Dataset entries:
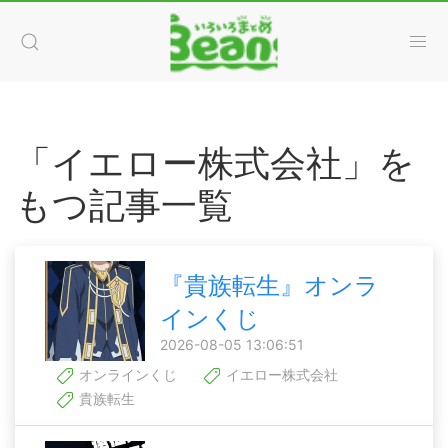
「イエロー株式会社」を
もつ記事一覧
『貴族転生』オンラ
インくじ
2026-08-05 13:06:51
オンラインくじ
イエロー株式会社
貴族転生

▶ _Problem_:
Reproduce every line of text in the data above word for word, leaving out the pictures.

▶ _Response_:
「イエロー株式会社」を
もつ記事一覧
『貴族転生』オンラ
インくじ
2026-08-05 13:06:51
オンラインくじ
イエロー株式会社
貴族転生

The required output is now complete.